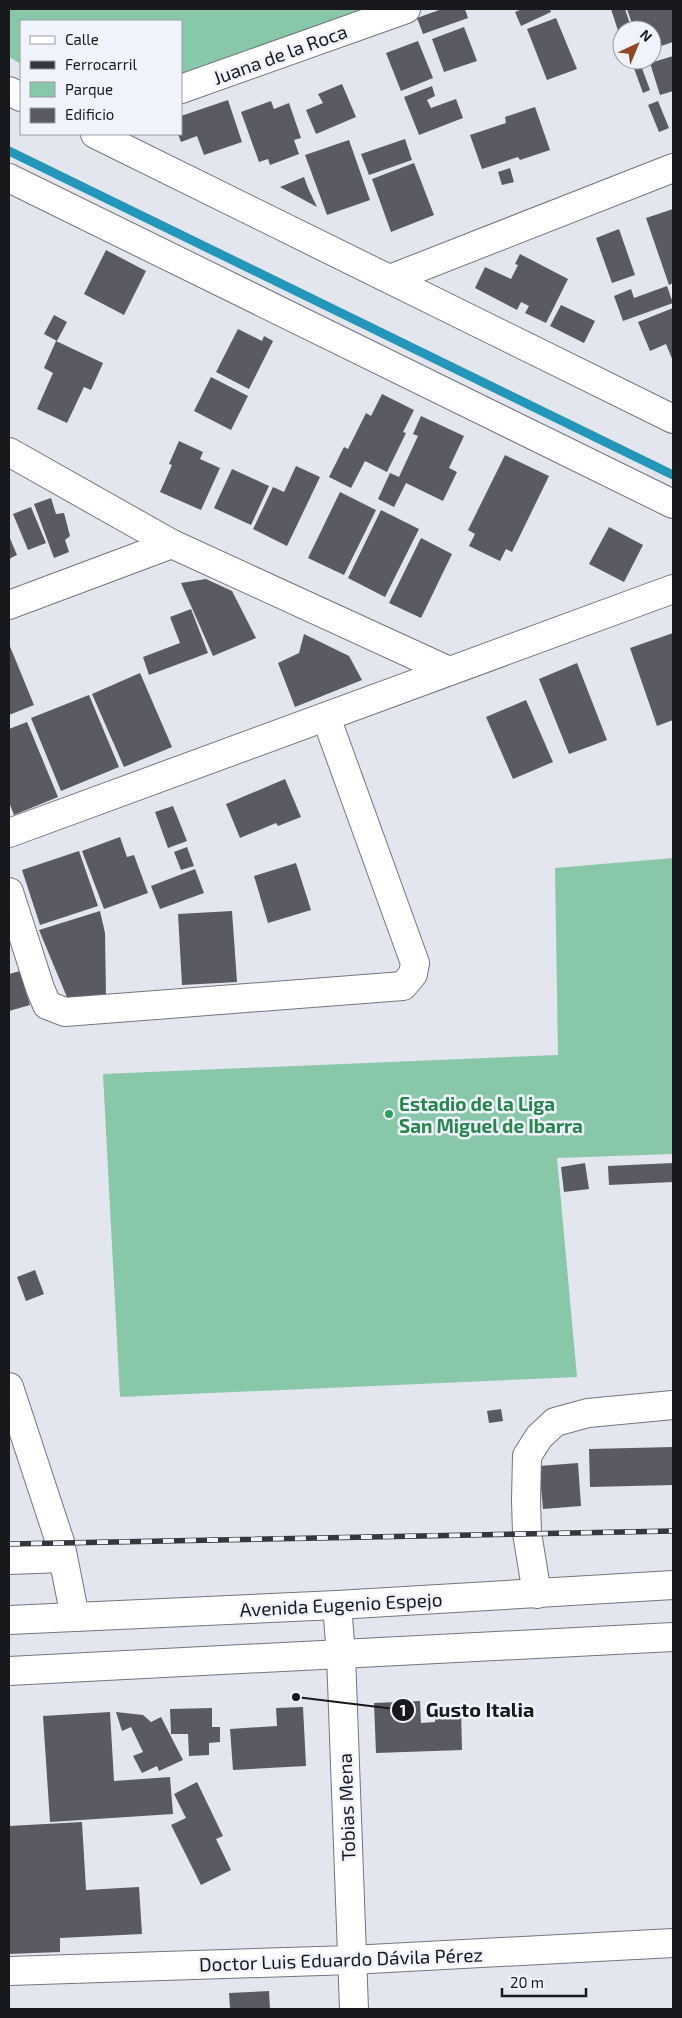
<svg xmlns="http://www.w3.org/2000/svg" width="682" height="2018" viewBox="0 0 682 2018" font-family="'Exo 2',sans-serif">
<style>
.green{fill:#89c7a9}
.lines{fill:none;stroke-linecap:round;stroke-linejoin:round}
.stream{stroke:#2496b9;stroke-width:9}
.building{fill:#5a5b62}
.minor-casing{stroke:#74767d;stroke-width:30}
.major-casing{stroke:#74767d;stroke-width:30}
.minor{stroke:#fff;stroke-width:28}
.major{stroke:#fff;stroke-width:28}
.rail-casing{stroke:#36373b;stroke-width:5.5}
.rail{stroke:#f0f3fb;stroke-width:4;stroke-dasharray:11;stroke-linecap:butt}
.leisure-dot{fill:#2e9e5b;stroke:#f0f3fb;stroke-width:2}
.labels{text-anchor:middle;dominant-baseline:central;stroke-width:5;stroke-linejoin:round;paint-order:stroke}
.street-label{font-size:19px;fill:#18191c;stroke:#f0f3fb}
.leisure-label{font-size:19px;font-weight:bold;fill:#27864d;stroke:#f0f3fb;text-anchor:start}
.leader{fill:none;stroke:#18191c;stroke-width:2}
.callout-dot{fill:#18191c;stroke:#f0f3fb;stroke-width:2}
.mark-label{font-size:15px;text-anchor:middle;font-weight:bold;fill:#fff}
.callout-label{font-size:20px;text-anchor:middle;font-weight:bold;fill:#18191c;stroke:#f0f3fb;stroke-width:5;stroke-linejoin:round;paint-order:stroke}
</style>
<rect width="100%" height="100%" fill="#e3e6ee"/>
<g class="green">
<polygon points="9,9 364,9 181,74 181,21 21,21 21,64 9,57"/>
<polygon points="673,858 673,1154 557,1158 577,1377 120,1397 103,1074 558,1055 555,868"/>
</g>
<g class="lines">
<polyline class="stream" points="9,151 673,475"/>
</g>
<g class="building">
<polygon points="442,9 465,9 468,18 423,34 417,18"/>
<polygon points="522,9 550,9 551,12 521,26 515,12"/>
<polygon points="611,9 625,9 632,30 622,30 622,43"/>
<polygon points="627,9 673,9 673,42 652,49 652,30 634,30"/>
<polygon points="556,18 577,69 547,80 527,29"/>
<polygon points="464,27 477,61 444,72 432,39"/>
<polygon points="418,41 433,78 401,91 386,53"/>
<polygon points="673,56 673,91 660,95 650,63"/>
<polygon points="631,60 639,60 650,90 643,93"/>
<polygon points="342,84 356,117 316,134 306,110 323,103 318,94"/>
<polygon points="432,86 435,96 427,100 431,108 456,99 463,118 419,135 404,97"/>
<polygon points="228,100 242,142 204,155 197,136 181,142 178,134 181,134 181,116"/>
<polygon points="271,101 274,109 289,103 301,138 294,140 299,154 270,165 268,159 259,162 241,112"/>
<polygon points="658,101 669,128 659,132 648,105"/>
<polygon points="535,107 550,150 520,160 518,157 482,169 470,135 506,123 505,117"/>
<polygon points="405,139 412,160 369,175 361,154"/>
<polygon points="349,140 370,200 327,215 305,155"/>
<polygon points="414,163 434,215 391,232 372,179"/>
<polygon points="510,168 514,182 502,185 498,172"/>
<polygon points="304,177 308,188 317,207 280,187"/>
<polygon points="673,209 673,283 669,285 646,218"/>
<polygon points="619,229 635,275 612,283 596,238"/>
<polygon points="106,250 146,271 124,315 84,294"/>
<polygon points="520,254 568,279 546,323 525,313 529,306 521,302 517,310 475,288 485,267 511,279 518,265 515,264"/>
<polygon points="667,286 673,303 623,321 614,296 631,289 634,298"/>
<polygon points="561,305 595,321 584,343 550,326"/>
<polygon points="673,308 673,361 666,344 650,351 638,322"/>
<polygon points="54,315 67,322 57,341 44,334"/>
<polygon points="238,329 262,341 264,336 273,341 249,389 216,372"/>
<polygon points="56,341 103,363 91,390 84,387 67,423 37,409 53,373 44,368"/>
<polygon points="211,377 248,396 231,430 194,411"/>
<polygon points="382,394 414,410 403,432 406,433 387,472 365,461 351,488 329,477 344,447 348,449 366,413 371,416"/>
<polygon points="421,416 464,436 449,468 457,472 443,501 406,483 394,507 378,499 390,473 399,477 418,436 413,434"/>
<polygon points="179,441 203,452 200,459 220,468 201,510 160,492 172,465 169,464"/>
<polygon points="505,455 549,476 512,552 506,549 500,561 469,546 475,534 468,530"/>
<polygon points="296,466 320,477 287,546 253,529 273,487 284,492"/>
<polygon points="232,469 269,486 251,525 214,508"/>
<polygon points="340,492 376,510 344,575 308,558"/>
<polygon points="51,498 56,514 64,513 70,536 65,540 69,552 54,558 34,504"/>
<polygon points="31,507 46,543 28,550 13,514"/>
<polygon points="381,510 419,529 385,597 348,578"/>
<polygon points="609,527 643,545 624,582 589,564"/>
<polygon points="9,536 17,555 9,559"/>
<polygon points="421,538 452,554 421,618 389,603"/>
<polygon points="206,579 232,591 256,638 213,656 181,583"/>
<polygon points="191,609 208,653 149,675 143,657 180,643 170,617"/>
<polygon points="673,633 673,720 657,726 630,648"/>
<polygon points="304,634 349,656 362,680 295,707 278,663 299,653"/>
<polygon points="9,644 34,705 9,715"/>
<polygon points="577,663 607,740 569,754 539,679"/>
<polygon points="140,673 172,747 124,767 92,694"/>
<polygon points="89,695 119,767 61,791 31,718"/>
<polygon points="526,700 553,762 513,779 486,717"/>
<polygon points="27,722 58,797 14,815 9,802 9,729"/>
<polygon points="285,779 301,817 278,826 276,823 240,838 226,804"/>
<polygon points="173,806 187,841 168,848 155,812"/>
<polygon points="120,837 127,857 134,855 148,893 104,909 82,851"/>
<polygon points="187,847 194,866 181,870 174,852"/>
<polygon points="79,851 98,906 40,925 22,870"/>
<polygon points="296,863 311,910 268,923 254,876"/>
<polygon points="195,869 204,893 160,909 151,886"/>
<polygon points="100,911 105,933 106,997 69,1002 39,930"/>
<polygon points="232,911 237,982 182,985 178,914"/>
<polygon points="20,971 30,1005 9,1011 9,974"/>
<polygon points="585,1163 589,1189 564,1192 561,1167"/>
<polygon points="673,1163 673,1182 609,1185 608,1166"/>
<polygon points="35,1270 44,1294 26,1301 17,1277"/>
<polygon points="501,1409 503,1421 489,1423 487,1411"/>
<polygon points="673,1447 673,1485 590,1487 589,1449"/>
<polygon points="578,1463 581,1506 543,1509 539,1466"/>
<polygon points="420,1701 421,1723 435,1722 435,1708 461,1708 462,1750 376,1753 374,1703"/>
<polygon points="303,1707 306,1766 233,1770 230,1729 277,1726 276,1708"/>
<polygon points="212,1708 212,1727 220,1727 220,1742 209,1743 209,1755 189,1756 188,1734 171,1734 170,1709"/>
<polygon points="110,1712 114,1781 170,1777 173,1814 50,1822 43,1716"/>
<polygon points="116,1712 143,1715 151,1722 161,1717 183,1760 159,1771 157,1766 142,1773 133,1756 143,1752 131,1727 122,1731"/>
<polygon points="197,1782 223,1836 216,1839 231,1870 201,1885 171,1825 186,1818 174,1794"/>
<polygon points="82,1822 86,1890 139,1887 142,1934 60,1938 60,1952 9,1954 9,1826"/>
<polygon points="269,1991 270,2009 230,2009 229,1993"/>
</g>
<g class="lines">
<g class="minor-casing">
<g id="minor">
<polyline points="181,89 406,9"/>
<polyline points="9,91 21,97"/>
<polyline points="95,134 673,419"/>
<polyline points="9,178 673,504"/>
<polyline points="390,279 673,168"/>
<polyline points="9,452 172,544 449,671"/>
<polyline points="9,605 172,544"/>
<polyline points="9,833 673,589"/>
<polyline points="9,892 40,988 47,1005 65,1012 403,986 413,974 415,963 326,717"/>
<polyline points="9,1387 60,1542 75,1617"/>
<polyline points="9,1560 63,1558"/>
<polyline points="537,1594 527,1533 526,1500 527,1456 539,1437 555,1422 588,1413 673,1405"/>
<polyline points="337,1605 341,1655 354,2009"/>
<polyline points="9,1971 351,1960 673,1943"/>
</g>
</g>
<g class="major-casing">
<g id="major">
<polyline points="9,1620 337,1605 673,1585"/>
<polyline points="9,1671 673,1637"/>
</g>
</g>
<use href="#minor" class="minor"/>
<use href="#major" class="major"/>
<g class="rail-casing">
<polyline id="rail" points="9,1544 673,1531"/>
</g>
<use href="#rail" class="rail"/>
</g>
<circle class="leisure-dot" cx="389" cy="1114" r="5"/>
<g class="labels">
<g class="street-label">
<text transform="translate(280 54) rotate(-20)">Juana de la Roca</text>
<text transform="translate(341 1604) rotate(-3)">Avenida Eugenio Espejo</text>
<text transform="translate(346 1807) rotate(-92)">Tobias Mena</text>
<text transform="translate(341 1959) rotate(-2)">Doctor Luis Eduardo Dávila Pérez</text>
</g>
<g class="leisure-label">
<text x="399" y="1103">Estadio de la Liga<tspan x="399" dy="22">San Miguel de Ibarra</tspan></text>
</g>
</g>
<path class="leader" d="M296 1697L403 1710"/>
<g class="callout-dot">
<circle cx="296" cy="1697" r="5"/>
<circle cx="403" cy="1710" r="12"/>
</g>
<g class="mark-label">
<text x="403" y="1716">1</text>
</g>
<g class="callout-label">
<text x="480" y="1717">Gusto Italia</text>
</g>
<rect width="682" height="2018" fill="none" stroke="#18191c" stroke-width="20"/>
<rect x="20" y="20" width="162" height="115" fill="#f0f3fb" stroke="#9a9ca2"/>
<rect x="30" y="36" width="25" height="8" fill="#ffffff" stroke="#9a9ca2"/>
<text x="65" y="45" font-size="15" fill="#18191c">Calle</text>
<rect x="30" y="61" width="25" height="8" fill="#36373b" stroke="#9a9ca2"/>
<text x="65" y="70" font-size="15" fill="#18191c">Ferrocarril</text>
<rect x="30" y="82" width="25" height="15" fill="#89c7a9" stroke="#9a9ca2"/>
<text x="65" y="95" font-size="15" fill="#18191c">Parque</text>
<rect x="30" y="108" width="25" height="15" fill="#5a5b62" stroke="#9a9ca2"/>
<text x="65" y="120" font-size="15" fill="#18191c">Edificio</text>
<g transform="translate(637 45) rotate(44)"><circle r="24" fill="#f0f3fb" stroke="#9a9ca2"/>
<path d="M0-4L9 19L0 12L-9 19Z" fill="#8f4726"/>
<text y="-8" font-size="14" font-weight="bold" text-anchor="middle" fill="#18191c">N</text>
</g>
<path d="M502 1988v8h84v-8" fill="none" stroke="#18191c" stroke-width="2.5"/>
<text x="510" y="1988" font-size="15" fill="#18191c" stroke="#f0f3fb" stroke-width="4" paint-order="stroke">20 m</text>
</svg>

---*---

About this task =>
From the entries, copy out each line containing the word "linecap".

Expected answer =>
.lines{fill:none;stroke-linecap:round;stroke-linejoin:round}
.rail{stroke:#f0f3fb;stroke-width:4;stroke-dasharray:11;stroke-linecap:butt}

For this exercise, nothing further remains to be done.